If you live outside of Canada but own property here, the Canadian government still wants to make sure taxes are paid on any money you make from that property.


Let’s break this down:


Rental Income from the Property

If you rent out your Canadian property, you’re making rental income in Canada. This income is taxed even if you live in another country.


  • Withholding Tax (the default way)

    • The default rule is that 25% of your gross rental income (the total amount before any expenses) must be sent to the Canada Revenue Agency (CRA).


      For example:

      If you rent your condo for $2,000/month, 25% of that ($500) must be sent to CRA every month. This 25% is collected by the person who pays you rent (your tenant or property manager) and sent to CRA.


  • Reduce Tax with Form NR6

    You might pay less tax if you use Form NR6.

    • This form tells CRA that you want to be taxed on your net rental income (your income after expenses like mortgage interest, property repairs, and condo fees).

    • If CRA approves it, the 25% withholding will apply only to the net income, not the full rent amount.

    • To do this, you must:

      • File Form NR6 before you collect rent.

      • Have a Canadian agent (like an accountant or lawyer) help file.

      • File a Section 216 tax return every year to report the income and expenses.

      This way, you might get a refund if too much tax was taken off your rent.


Selling the Property (Capital Gains Tax)

If you sell the property, you may owe tax on the profit, which is called a capital gain.


  • Capital Gain = Selling Price – Purchase Price

    Let’s say:

    • You bought the home for $400,000.

    • You sell it for $550,000.

    • Our capital gain is $150,000.


      In Canada, 50% of the capital gain is taxable.
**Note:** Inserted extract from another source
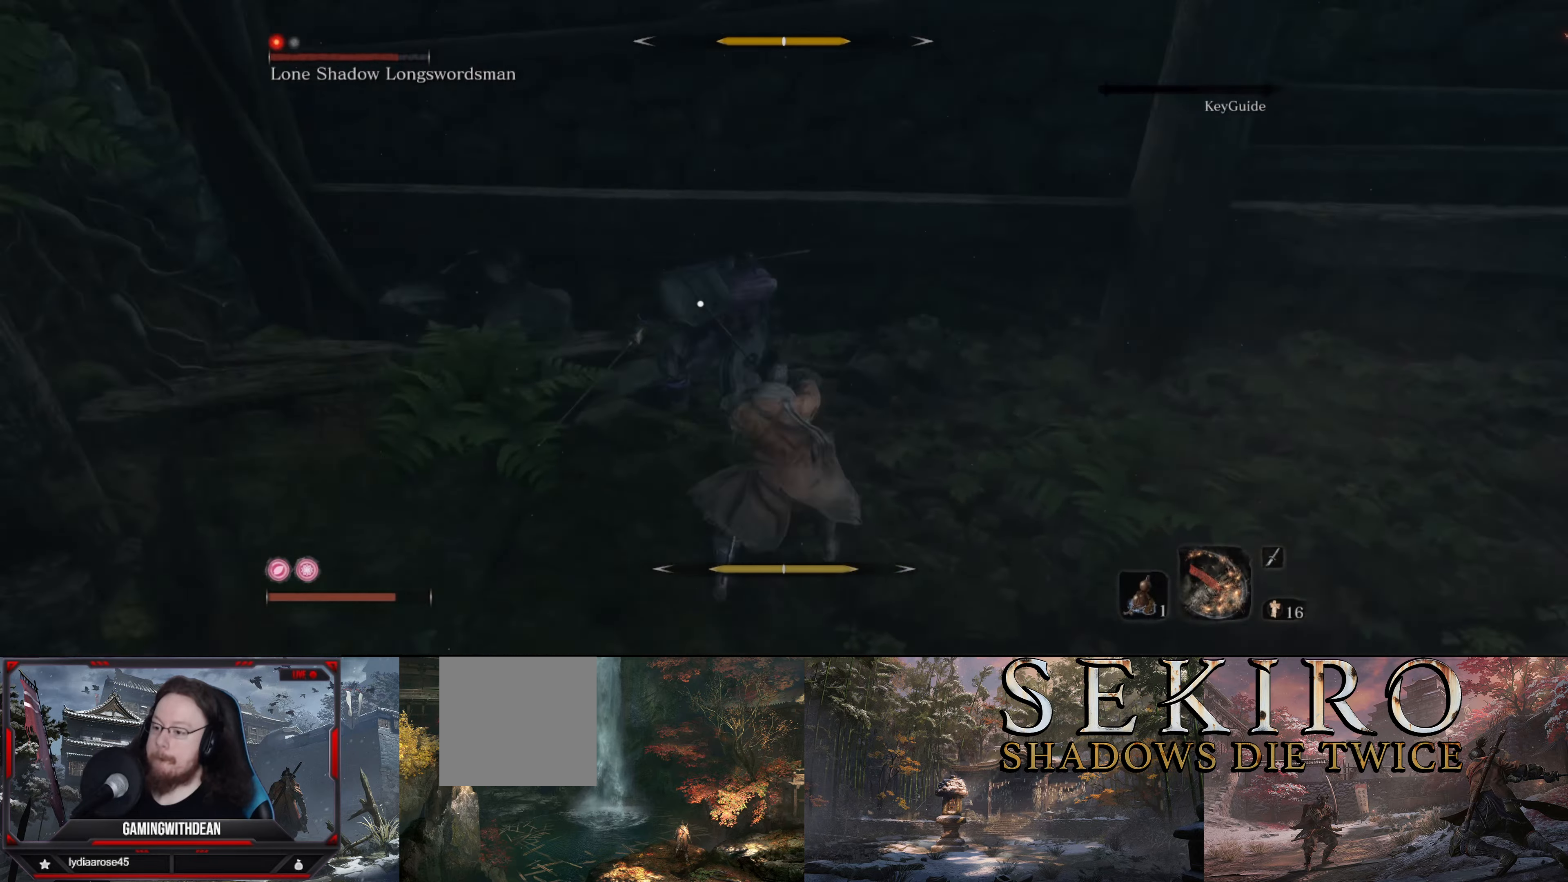
{"dt_ms": 500, "buttons": ["R1"], "left_stick": "center", "right_stick": "center", "events": [[33, "left_stick", "down"], [67, "L1", "up"], [250, "left_stick", "center"], [283, "R1", "down"], [333, "R1", "up"], [483, "R1", "down"]]}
So you'd be taxed on $75,000 (half of $150,000).


  • Certificate of Compliance (Form T2062)

    As a non-resident, you must:

    • Tell CRA that you're selling the property before or soon after the sale.

    • File Form T2062 to ask for a Certificate of Compliance.

    If you don’t do this:

    • The buyer of your property may have to hold back 25%–50% of the sale price and send it to CRA!
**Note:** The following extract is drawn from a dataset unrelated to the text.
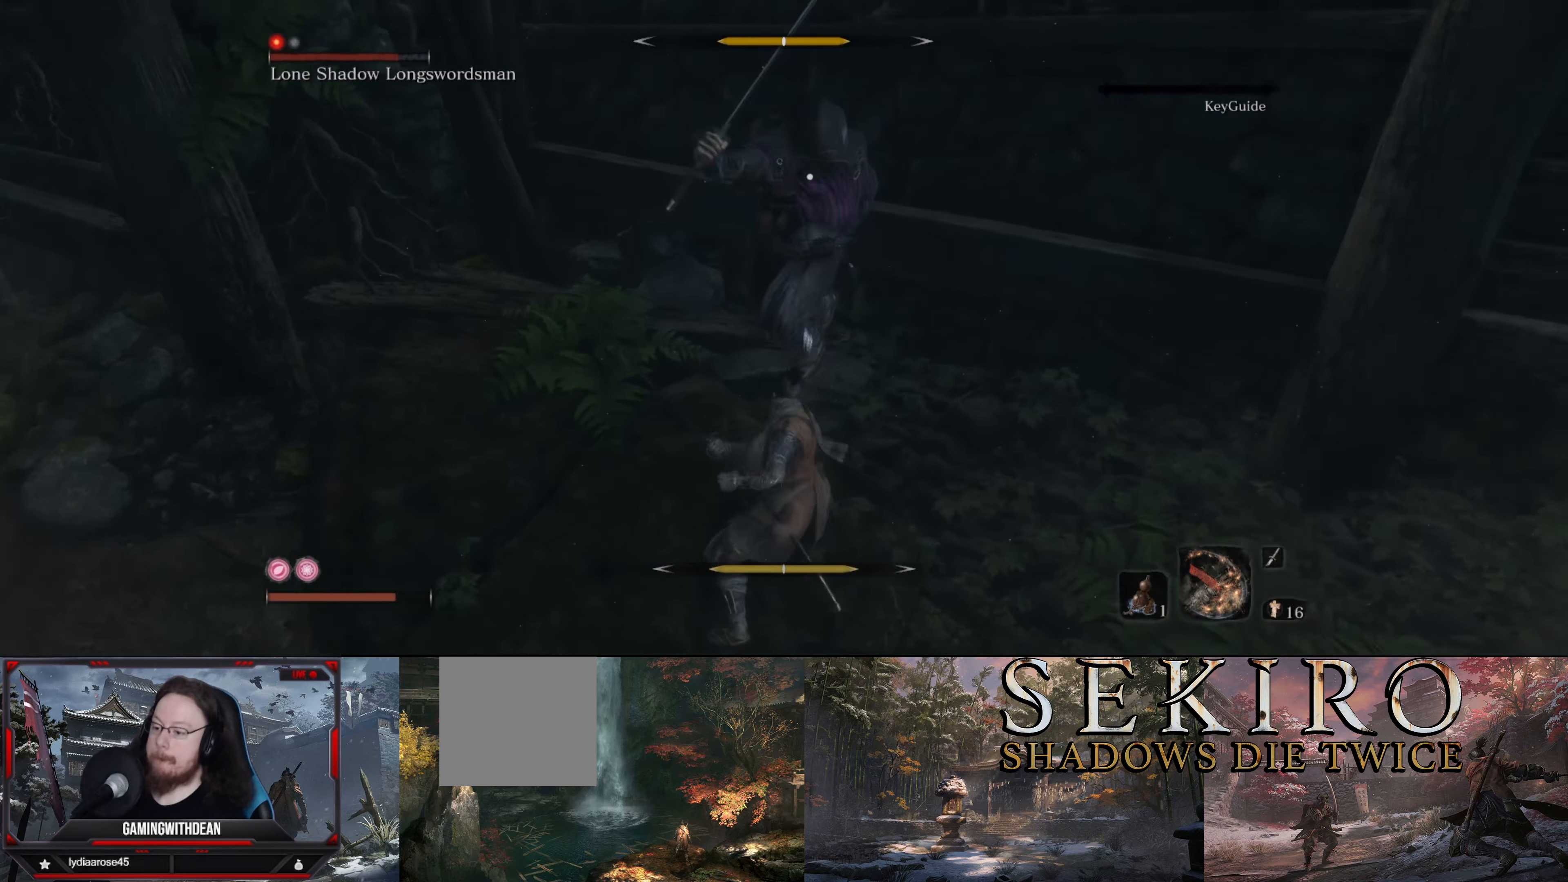
{"dt_ms": 500, "buttons": ["L1"], "left_stick": "down", "right_stick": "center", "events": [[133, "R1", "up"], [150, "L1", "down"], [267, "left_stick", "down"]]}
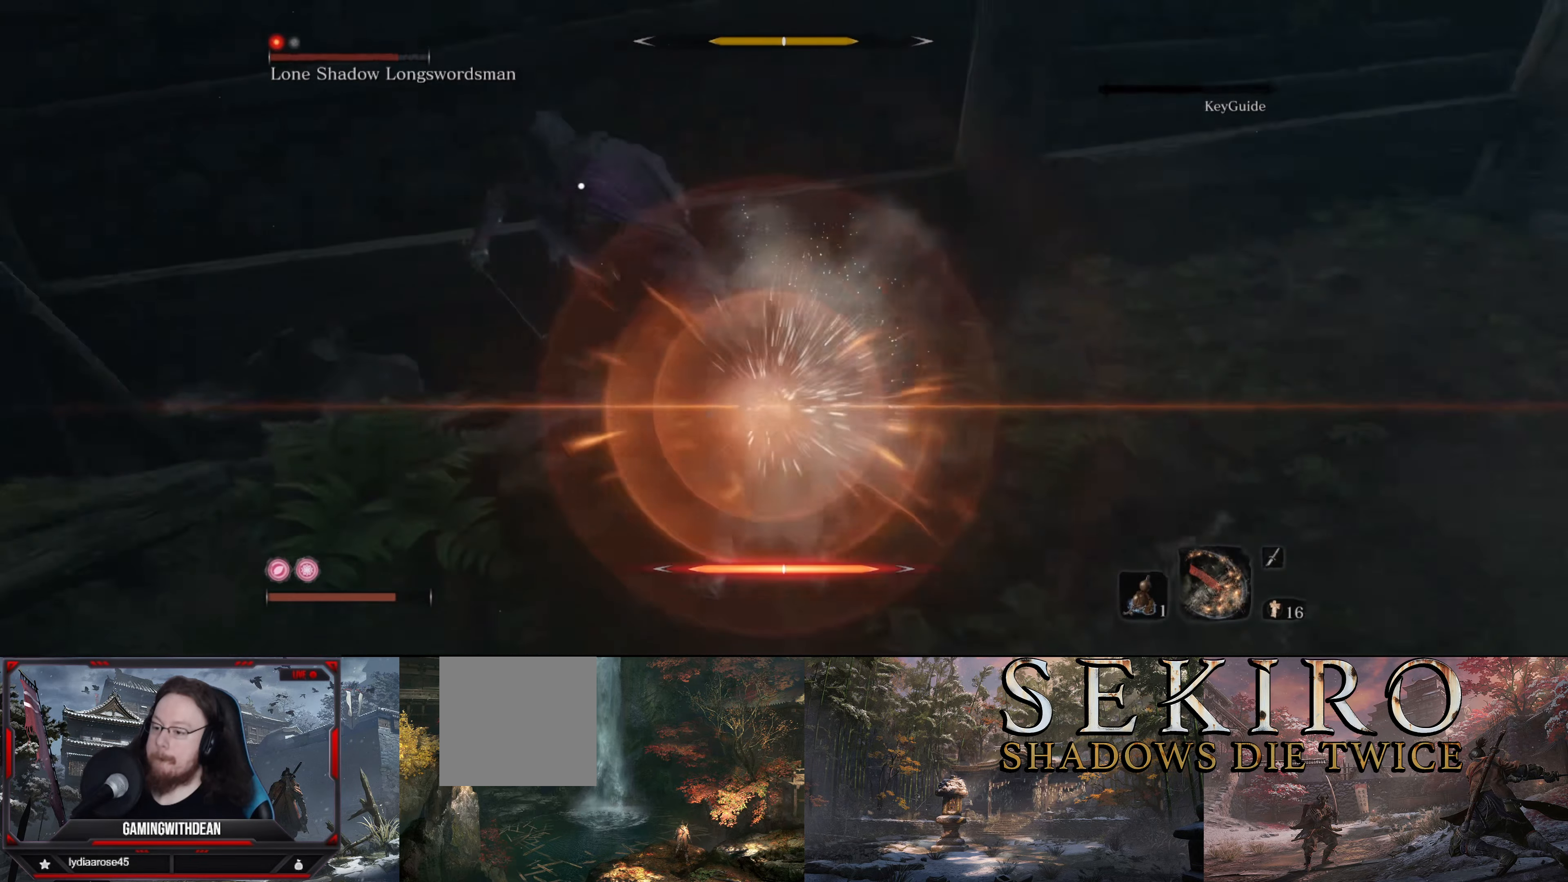
{"dt_ms": 500, "buttons": ["R1"], "left_stick": "down", "right_stick": "center", "events": [[250, "L1", "up"], [500, "R1", "down"]]}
    • CRA does this to make sure they get the taxes owed.

    Once CRA is satisfied, they’ll send the certificate, and the buyer can release the rest of the money to you.

    In some cases the CRA will provide a “comfort letter” that instructs the lawyer acting on the transaction to hold the funds in trust rather than remitting it to the CRA. This will allow easier/quicker access to the funds once the CRA approves the forms that were filed.


Other Costs and Taxes

Even though you're not living in Canada, you still have to pay the same property-related costs that Canadians do and sometimes more.

  • Property Tax

    This is a tax paid to the city or municipality where your property is located.
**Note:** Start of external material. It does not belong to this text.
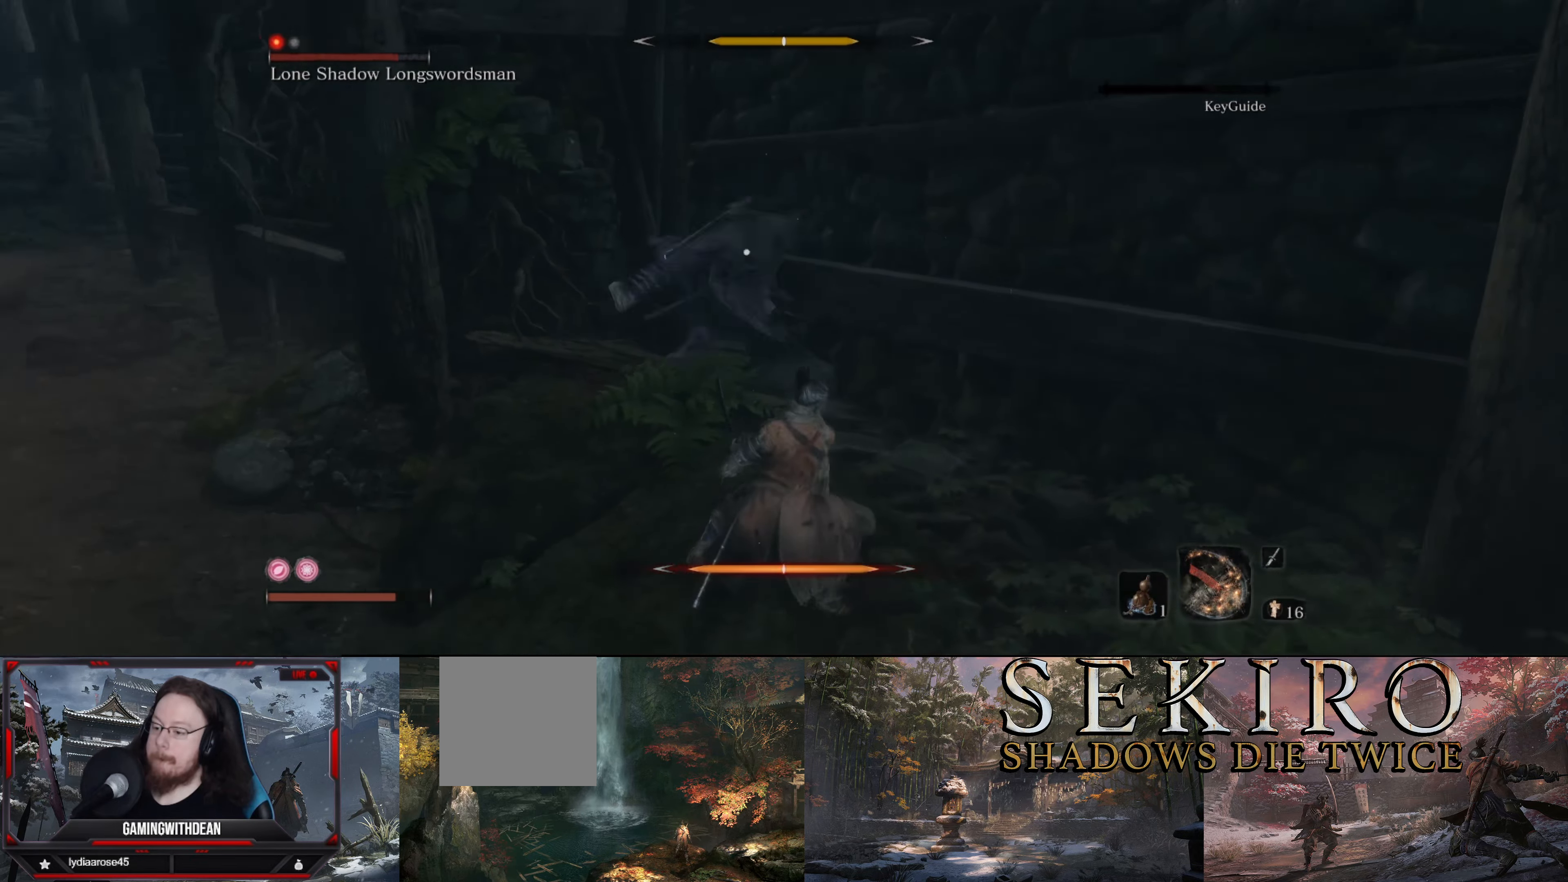
{"dt_ms": 500, "buttons": ["R1"], "left_stick": "center", "right_stick": "center", "events": [[17, "left_stick", "center"], [117, "R1", "up"], [200, "R1", "down"], [283, "R1", "up"], [483, "R1", "down"]]}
    • Everyone pays it residents or non-residents.

    • It’s usually billed once or twice a year.

  • Non-Resident Speculation Tax (NRST) – Ontario Only

    If you buy a home in certain parts of Ontario (like Toronto or nearby areas), you may have to pay the NRST.

    • This is a one-time tax when you buy the home.

    • It’s 25% of the purchase price for non-residents.

    • For example, if you buy a $600,000 home, NRST would be $150,000.

Some non-residents can get a refund of this tax later, like if they become a permanent resident, student, or worker in Canada.


Final Tip: File Your Taxes and Forms Properly

If you don’t file the right forms or pay the right taxes:

  • You could face interest, penalties, or even legal trouble.

  • The CRA might hold on to your money or not allow the sale to go through smoothly.


It’s always a good idea to work with a Canadian tax lawyer or accountant who understands the rules for non-residents.